▸ Problem to solve
Transcribe all records verbatim.

Data extracted from a collection

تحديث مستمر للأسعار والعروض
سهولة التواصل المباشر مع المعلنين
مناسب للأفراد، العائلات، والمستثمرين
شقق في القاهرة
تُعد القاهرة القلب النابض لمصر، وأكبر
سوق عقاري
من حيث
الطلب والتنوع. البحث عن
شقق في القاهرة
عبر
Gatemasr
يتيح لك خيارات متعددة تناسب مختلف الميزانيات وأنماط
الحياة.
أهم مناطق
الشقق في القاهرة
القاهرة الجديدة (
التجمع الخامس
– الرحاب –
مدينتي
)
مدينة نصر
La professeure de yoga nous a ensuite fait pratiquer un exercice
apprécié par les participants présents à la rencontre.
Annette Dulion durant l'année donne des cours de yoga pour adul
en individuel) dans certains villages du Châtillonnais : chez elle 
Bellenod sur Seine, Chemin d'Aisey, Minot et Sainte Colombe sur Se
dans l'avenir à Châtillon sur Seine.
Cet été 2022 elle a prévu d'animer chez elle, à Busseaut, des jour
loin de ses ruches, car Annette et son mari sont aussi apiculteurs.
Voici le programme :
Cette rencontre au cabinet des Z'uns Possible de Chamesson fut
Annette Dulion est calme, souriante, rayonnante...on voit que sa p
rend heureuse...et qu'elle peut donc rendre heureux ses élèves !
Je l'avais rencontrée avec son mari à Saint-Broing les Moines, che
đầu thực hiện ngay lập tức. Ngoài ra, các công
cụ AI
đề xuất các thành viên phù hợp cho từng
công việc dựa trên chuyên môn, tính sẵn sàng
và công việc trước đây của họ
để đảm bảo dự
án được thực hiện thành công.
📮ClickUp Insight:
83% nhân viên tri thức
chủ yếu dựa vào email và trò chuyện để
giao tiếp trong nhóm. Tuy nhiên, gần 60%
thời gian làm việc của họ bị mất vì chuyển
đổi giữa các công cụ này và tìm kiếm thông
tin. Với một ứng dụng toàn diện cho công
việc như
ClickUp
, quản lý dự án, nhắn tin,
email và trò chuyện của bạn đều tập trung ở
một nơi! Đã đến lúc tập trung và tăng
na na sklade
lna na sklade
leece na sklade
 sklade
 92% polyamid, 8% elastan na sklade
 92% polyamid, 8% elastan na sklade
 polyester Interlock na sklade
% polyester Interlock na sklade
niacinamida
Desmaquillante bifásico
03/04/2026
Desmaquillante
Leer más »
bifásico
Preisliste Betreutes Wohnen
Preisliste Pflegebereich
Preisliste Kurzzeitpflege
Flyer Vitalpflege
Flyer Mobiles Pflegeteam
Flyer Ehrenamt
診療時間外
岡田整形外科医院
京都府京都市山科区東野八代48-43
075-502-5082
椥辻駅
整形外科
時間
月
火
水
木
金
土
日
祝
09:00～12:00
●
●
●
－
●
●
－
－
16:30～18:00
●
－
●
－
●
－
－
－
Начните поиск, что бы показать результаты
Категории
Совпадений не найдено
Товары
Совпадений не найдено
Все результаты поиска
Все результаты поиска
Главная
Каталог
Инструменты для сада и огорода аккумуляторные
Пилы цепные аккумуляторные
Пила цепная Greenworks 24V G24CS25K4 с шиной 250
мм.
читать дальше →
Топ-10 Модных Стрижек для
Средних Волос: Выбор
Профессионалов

▸ Written response
تحديث مستمر للأسعار والعروض
سهولة التواصل المباشر مع المعلنين
مناسب للأفراد، العائلات، والمستثمرين
شقق في القاهرة
تُعد القاهرة القلب النابض لمصر، وأكبر
سوق عقاري
من حيث
الطلب والتنوع. البحث عن
شقق في القاهرة
عبر
Gatemasr
يتيح لك خيارات متعددة تناسب مختلف الميزانيات وأنماط
الحياة.
أهم مناطق
الشقق في القاهرة
القاهرة الجديدة (
التجمع الخامس
– الرحاب –
مدينتي
)
مدينة نصر
La professeure de yoga nous a ensuite fait pratiquer un exercice
apprécié par les participants présents à la rencontre.
Annette Dulion durant l'année donne des cours de yoga pour adul
en individuel) dans certains villages du Châtillonnais : chez elle 
Bellenod sur Seine, Chemin d'Aisey, Minot et Sainte Colombe sur Se
dans l'avenir à Châtillon sur Seine.
Cet été 2022 elle a prévu d'animer chez elle, à Busseaut, des jour
loin de ses ruches, car Annette et son mari sont aussi apiculteurs.
Voici le programme :
Cette rencontre au cabinet des Z'uns Possible de Chamesson fut
Annette Dulion est calme, souriante, rayonnante...on voit que sa p
rend heureuse...et qu'elle peut donc rendre heureux ses élèves !
Je l'avais rencontrée avec son mari à Saint-Broing les Moines, che
đầu thực hiện ngay lập tức. Ngoài ra, các công
cụ AI
đề xuất các thành viên phù hợp cho từng
công việc dựa trên chuyên môn, tính sẵn sàng
và công việc trước đây của họ
để đảm bảo dự
án được thực hiện thành công.
📮ClickUp Insight:
83% nhân viên tri thức
chủ yếu dựa vào email và trò chuyện để
giao tiếp trong nhóm. Tuy nhiên, gần 60%
thời gian làm việc của họ bị mất vì chuyển
đổi giữa các công cụ này và tìm kiếm thông
tin. Với một ứng dụng toàn diện cho công
việc như
ClickUp
, quản lý dự án, nhắn tin,
email và trò chuyện của bạn đều tập trung ở
một nơi! Đã đến lúc tập trung và tăng
na na sklade
lna na sklade
leece na sklade
 sklade
 92% polyamid, 8% elastan na sklade
 92% polyamid, 8% elastan na sklade
 polyester Interlock na sklade
% polyester Interlock na sklade
niacinamida
Desmaquillante bifásico
03/04/2026
Desmaquillante
Leer más »
bifásico
Preisliste Betreutes Wohnen
Preisliste Pflegebereich
Preisliste Kurzzeitpflege
Flyer Vitalpflege
Flyer Mobiles Pflegeteam
Flyer Ehrenamt
診療時間外
岡田整形外科医院
京都府京都市山科区東野八代48-43
075-502-5082
椥辻駅
整形外科
時間
月
火
水
木
金
土
日
祝
09:00～12:00
●
●
●
－
●
●
－
－
16:30～18:00
●
－
●
－
●
－
－
－
Начните поиск, что бы показать результаты
Категории
Совпадений не найдено
Товары
Совпадений не найдено
Все результаты поиска
Все результаты поиска
Главная
Каталог
Инструменты для сада и огорода аккумуляторные
Пилы цепные аккумуляторные
Пила цепная Greenworks 24V G24CS25K4 с шиной 250
мм.
читать дальше →
Топ-10 Модных Стрижек для
Средних Волос: Выбор
Профессионалов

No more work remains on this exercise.